Published on Aug 15, 2016
For many signal processing applications programmability and efficiency is desired. With current technology either programmability or efficiency is achievable, not both. Conventionally ASIC's are being used where highly efficient systems are desired.
The problem with ASIC is that once programmed it cannot be enhanced or changed, we have to get a new ASIC for each modification. Other option is microprocessor based or dsp based applications.
These can provide either programmability or efficiency. Now with stream processors we can achieve both simultaneously. A comparison of efficiency and programmability of Stream processors and other techniques are done. We will look into how efficiency and programmability is achieved in a stream processor. Also we will examine the challenges faced by stream processor architecture.
The complex modern signal and image processing applications requires hundreds of GOPS (giga, or billions, of operations per second) with a power budget of a few watts, an efficiency of about 100 GOPS/W (GOPS per watt), or 10 pJ/op (Pico Joules per operation). To meet this requirement current media processing applications use ASICs that are tailor made for a particular application.
Such processors require significant design efforts and are difficult to change when a new media processing application or algorithm evolve. The other alternative to meet the changing needs is to go for a dsp or microprocessor, which are highly flexible. But these do not provide the high efficiency needed by the application. Stream processors provide a solution to this problem by giving efficiency and programmability simultaneously.
They achieve this by expressing the signal processing problems as signal flow graphs with streams flowing between computational kernels. Stream processors have efficiency comparable to ASICs (200 GOPS/W), while being programmable in a high-level language.
Many signal processing applications require both efficiency and programmability. The complexity of modern media processing, including 3D graphics, image compression, and signal processing, requires tens to hundreds of billions of computations per second. To achieve these computation rates, current media processors use special-purpose architectures tailored to one specific application.

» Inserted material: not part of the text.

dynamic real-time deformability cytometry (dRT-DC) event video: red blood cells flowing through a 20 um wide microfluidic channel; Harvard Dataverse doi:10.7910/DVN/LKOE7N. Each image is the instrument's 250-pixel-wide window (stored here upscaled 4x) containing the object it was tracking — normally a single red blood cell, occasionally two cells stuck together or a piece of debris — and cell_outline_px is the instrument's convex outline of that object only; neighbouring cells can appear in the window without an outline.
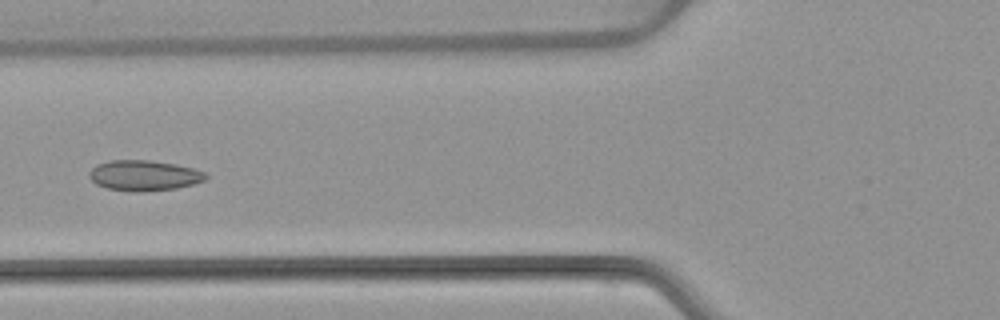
{"species": "common noctule bat (a hibernating species)", "species_latin": "Nyctalus noctula", "temperature_condition": "warm", "stored_images_in_passage": 5, "camera_frame_rate_fps": 3000, "um_per_image_px": 0.085, "animal": {"sex": "female", "body_mass_g": 22.7, "forearm_length_mm": 54.2}, "frame": {"image": 1, "passage_image": 5, "time_ms": 5.667, "image_size_px": [1000, 320], "cell_outline_px": [[208, 176], [204, 180], [192, 184], [176, 188], [136, 192], [108, 188], [96, 184], [88, 176], [88, 172], [96, 164], [108, 160], [148, 160], [176, 164], [192, 168], [204, 172]], "centroid_in_image_um": [12.2, 14.9], "position_along_channel_um": 113.6, "area_um2": 20.58}}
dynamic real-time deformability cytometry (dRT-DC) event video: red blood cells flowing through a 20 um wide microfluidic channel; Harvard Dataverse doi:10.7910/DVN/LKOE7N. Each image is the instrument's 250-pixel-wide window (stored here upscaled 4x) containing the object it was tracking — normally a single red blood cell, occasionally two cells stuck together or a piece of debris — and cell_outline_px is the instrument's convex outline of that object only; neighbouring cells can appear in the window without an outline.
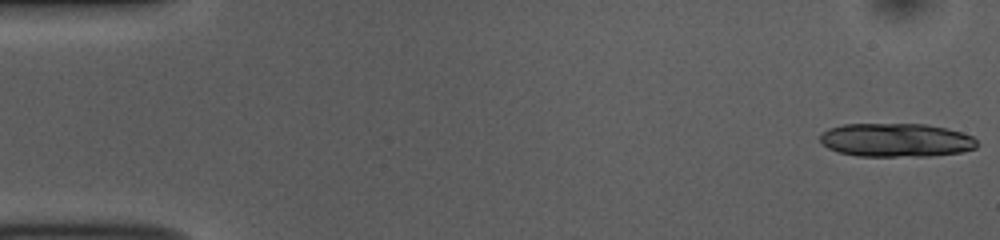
{"species": "common noctule bat (a hibernating species)", "species_latin": "Nyctalus noctula", "temperature_condition": "room temperature", "stored_images_in_passage": 18, "segment_of_instrument_passage": [1, 2], "camera_frame_rate_fps": 3000, "um_per_image_px": 0.085, "animal": {"sex": "female", "body_mass_g": 10.0, "forearm_length_mm": 53.1}, "frame": {"image": 1, "passage_image": 1, "time_ms": 0.0, "image_size_px": [1000, 240], "cell_outline_px": [[976, 148], [960, 152], [928, 156], [856, 156], [840, 152], [828, 148], [820, 140], [820, 132], [828, 128], [844, 124], [924, 124], [944, 128], [960, 132], [972, 136], [976, 140]], "centroid_in_image_um": [76.12, 11.9], "position_along_channel_um": 8.9, "area_um2": 30.63}}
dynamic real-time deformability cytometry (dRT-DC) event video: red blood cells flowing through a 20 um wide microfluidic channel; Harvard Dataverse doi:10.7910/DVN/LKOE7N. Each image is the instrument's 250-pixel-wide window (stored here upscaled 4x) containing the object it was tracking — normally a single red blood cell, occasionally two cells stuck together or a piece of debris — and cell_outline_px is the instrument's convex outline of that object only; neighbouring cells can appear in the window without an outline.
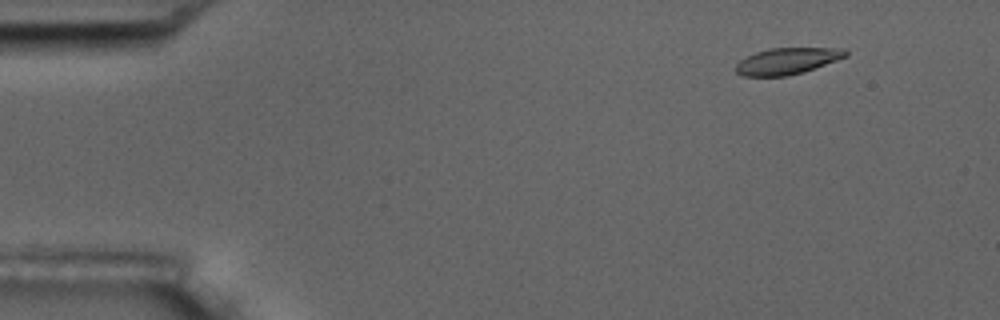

Such processors require significant design effort and are thus difficult to change as media-processing applications and algorithms evolve. Digital television, surveillance video processing, automated optical inspection, and mobile cameras, camcorders, and 3G cellular handsets have similar needs. The demand for flexibility in media processing motivates the use of programmable processors. However, very large-scale integration constraints limit the performance of traditional programmable architectures. In modern VLSI technology, computation is relatively cheap - thousands of arithmetic logic units that operate at multi gigahertz rates can fit on a modestly sized 1 cm 2 die.
The problem is that delivering instructions and data to those ALUs is prohibitively expensive. For example, only 6.5 percent of the Itanium 2 die is devoted to the 12 integer and two floating-point ALUs and their register files; communication, control, and storage overhead consume the remaining die area. In contrast, the more efficient communication and control structures of a special purpose graphics chip, such as the NVIDIA GeForce4, enable the use of many hundreds of floating-point and integer ALUs to render 3D images.

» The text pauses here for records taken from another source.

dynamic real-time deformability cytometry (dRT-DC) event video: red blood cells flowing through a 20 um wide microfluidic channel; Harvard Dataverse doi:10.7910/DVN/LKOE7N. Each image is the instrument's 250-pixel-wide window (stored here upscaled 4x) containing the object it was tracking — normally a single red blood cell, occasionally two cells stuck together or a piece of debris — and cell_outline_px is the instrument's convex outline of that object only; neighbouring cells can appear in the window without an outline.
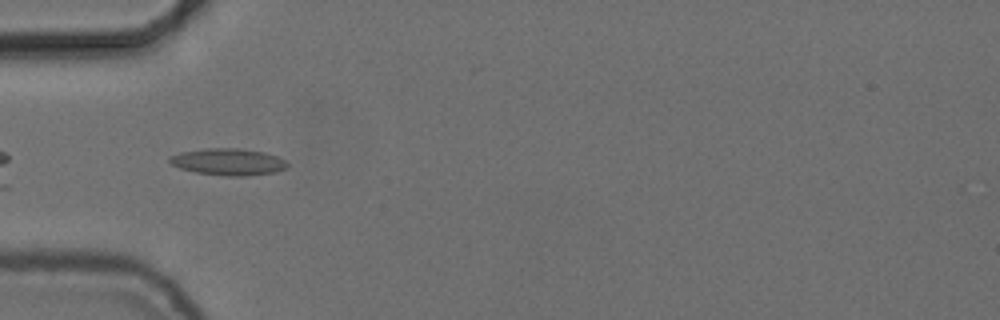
{"species": "common noctule bat (a hibernating species)", "species_latin": "Nyctalus noctula", "temperature_condition": "cold", "stored_images_in_passage": 40, "camera_frame_rate_fps": 3000, "um_per_image_px": 0.085, "animal": {"sex": "female", "body_mass_g": 24.6, "forearm_length_mm": 56.2}, "frame": {"image": 1, "passage_image": 3, "time_ms": 0.667, "image_size_px": [1000, 320], "cell_outline_px": [[288, 168], [276, 172], [244, 176], [224, 176], [196, 172], [180, 168], [172, 164], [168, 160], [168, 156], [180, 152], [204, 148], [240, 148], [264, 152], [280, 156], [288, 164]], "centroid_in_image_um": [19.42, 13.75], "position_along_channel_um": 65.6, "area_um2": 18.61}}
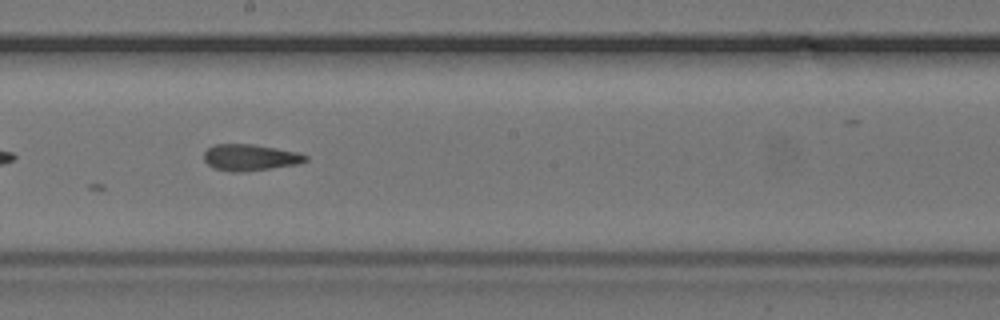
{"frame": {"image": 2, "passage_image": 16, "time_ms": 5.0, "image_size_px": [1000, 320], "cell_outline_px": [[308, 160], [296, 164], [272, 168], [244, 172], [232, 172], [216, 168], [208, 164], [204, 160], [204, 152], [208, 148], [216, 144], [252, 144], [276, 148], [296, 152], [308, 156]], "centroid_in_image_um": [21.25, 13.38], "position_along_channel_um": 226.9, "area_um2": 15.49}}
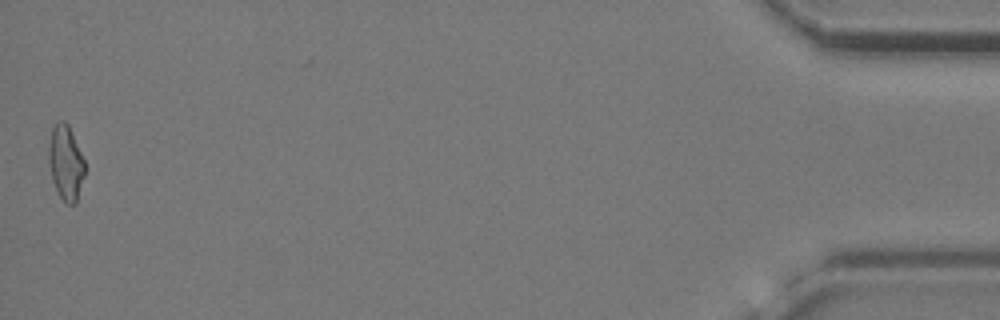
{"frame": {"image": 3, "passage_image": 40, "time_ms": 13.0, "image_size_px": [1000, 320], "cell_outline_px": [[84, 176], [76, 204], [68, 204], [60, 196], [52, 180], [48, 164], [48, 148], [52, 128], [56, 120], [64, 120], [68, 124], [84, 160]], "centroid_in_image_um": [5.57, 13.8], "position_along_channel_um": 429.6, "area_um2": 15.72}, "authors_computed_cell_mechanics": {"area_um2": 15.8372, "velocity_mm_per_s": 3.7328, "shape_relaxation_time_tau1_ms": null, "shape_relaxation_time_tau2_ms": 4.2486, "deformation_change_tau1": null, "deformation_change_tau2": 0.115}}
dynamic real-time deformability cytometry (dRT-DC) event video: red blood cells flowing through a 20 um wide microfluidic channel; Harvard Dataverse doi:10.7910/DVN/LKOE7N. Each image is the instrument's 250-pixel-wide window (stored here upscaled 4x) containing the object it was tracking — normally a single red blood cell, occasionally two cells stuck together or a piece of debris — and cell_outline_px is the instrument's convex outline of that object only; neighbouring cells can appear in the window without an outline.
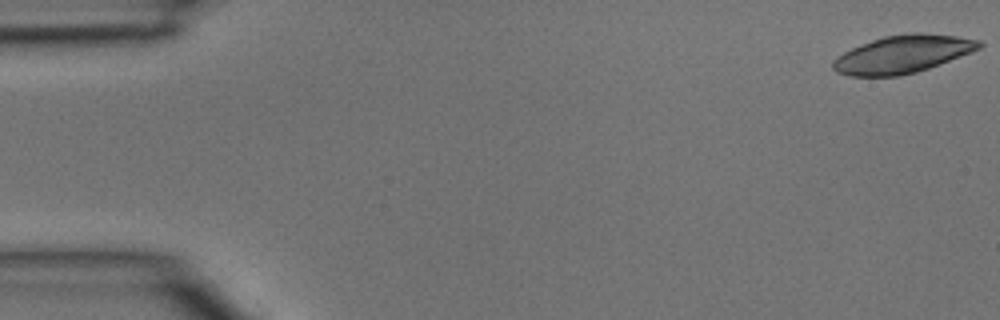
{"species": "common noctule bat (a hibernating species)", "species_latin": "Nyctalus noctula", "temperature_condition": "room temperature", "stored_images_in_passage": 4, "camera_frame_rate_fps": 3000, "um_per_image_px": 0.085, "animal": {"sex": "male", "body_mass_g": 15.6}, "frame": {"image": 1, "passage_image": 1, "time_ms": 0.0, "image_size_px": [1000, 320], "cell_outline_px": [[984, 44], [980, 48], [972, 52], [928, 68], [916, 72], [900, 76], [852, 76], [836, 72], [832, 68], [832, 60], [836, 56], [860, 44], [884, 36], [908, 32], [920, 32], [956, 36], [980, 40]], "centroid_in_image_um": [76.71, 4.6], "position_along_channel_um": 8.3, "area_um2": 32.25}}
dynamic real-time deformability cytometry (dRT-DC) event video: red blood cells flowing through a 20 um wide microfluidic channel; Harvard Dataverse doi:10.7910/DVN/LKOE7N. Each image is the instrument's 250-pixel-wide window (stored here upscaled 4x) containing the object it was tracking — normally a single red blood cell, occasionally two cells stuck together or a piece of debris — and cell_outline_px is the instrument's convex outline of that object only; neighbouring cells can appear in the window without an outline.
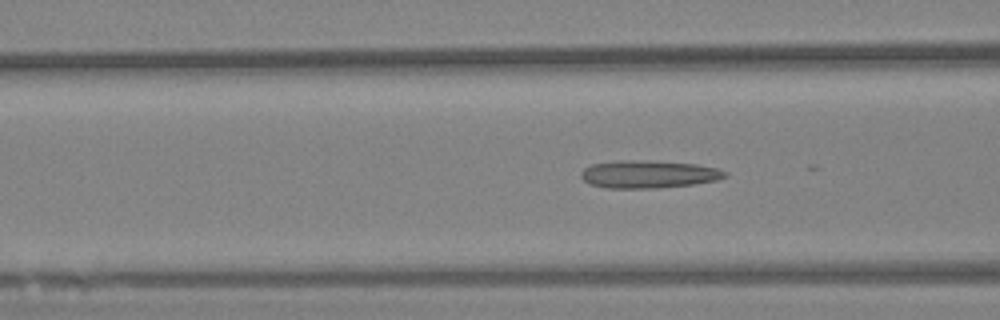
{"species": "Egyptian fruit bat (a non-hibernating species)", "species_latin": "Rousettus aegyptiacus", "temperature_condition": "warm", "stored_images_in_passage": 29, "camera_frame_rate_fps": 3000, "um_per_image_px": 0.085, "animal": {"sex": "female"}, "frame": {"image": 1, "passage_image": 24, "time_ms": 7.667, "image_size_px": [1000, 320], "cell_outline_px": [[728, 176], [716, 180], [692, 184], [656, 188], [608, 188], [588, 184], [580, 176], [580, 172], [584, 168], [592, 164], [624, 160], [628, 160], [696, 164], [716, 168], [728, 172]], "centroid_in_image_um": [55.1, 14.82], "position_along_channel_um": 111.5, "area_um2": 22.95}}
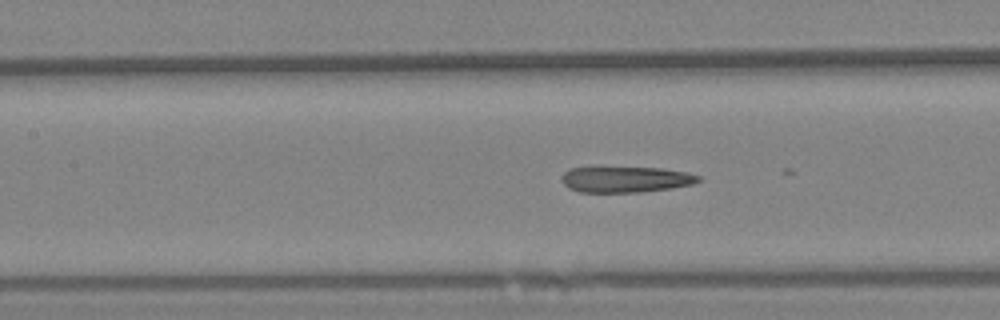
{"frame": {"image": 2, "passage_image": 28, "time_ms": 9.0, "image_size_px": [1000, 320], "cell_outline_px": [[700, 180], [692, 184], [672, 188], [640, 192], [580, 192], [568, 188], [564, 184], [564, 172], [568, 168], [600, 164], [660, 168], [688, 172], [700, 176]], "centroid_in_image_um": [53.13, 15.19], "position_along_channel_um": 154.3, "area_um2": 21.68}}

Conventional signal processing solutions can provide high efficiency or programmability, but are unable to provide both at the same time. In applications that demand efficiency, a hardwired application-specific processor-ASIC (application-specific integrated circuit) or ASSP (application-specific standard part)-has an efficiency of 50 to 500 GOPS/W, but offers little if any flexibility.
At the other extreme, microprocessors and DSPs (digital signal processors) are completely programmable but have efficiencies of less than 10 GOPS/W. DSP (digital signal processor) arrays and FPGAs (field-programmable gate arrays) offer higher performance than individual DSPs, but have roughly the same efficiency. Moreover, these solutions are difficult to program-requiring parallelization, partitioning, and, for FPGAs, hardware design. Applications today must choose between efficiency and programmability.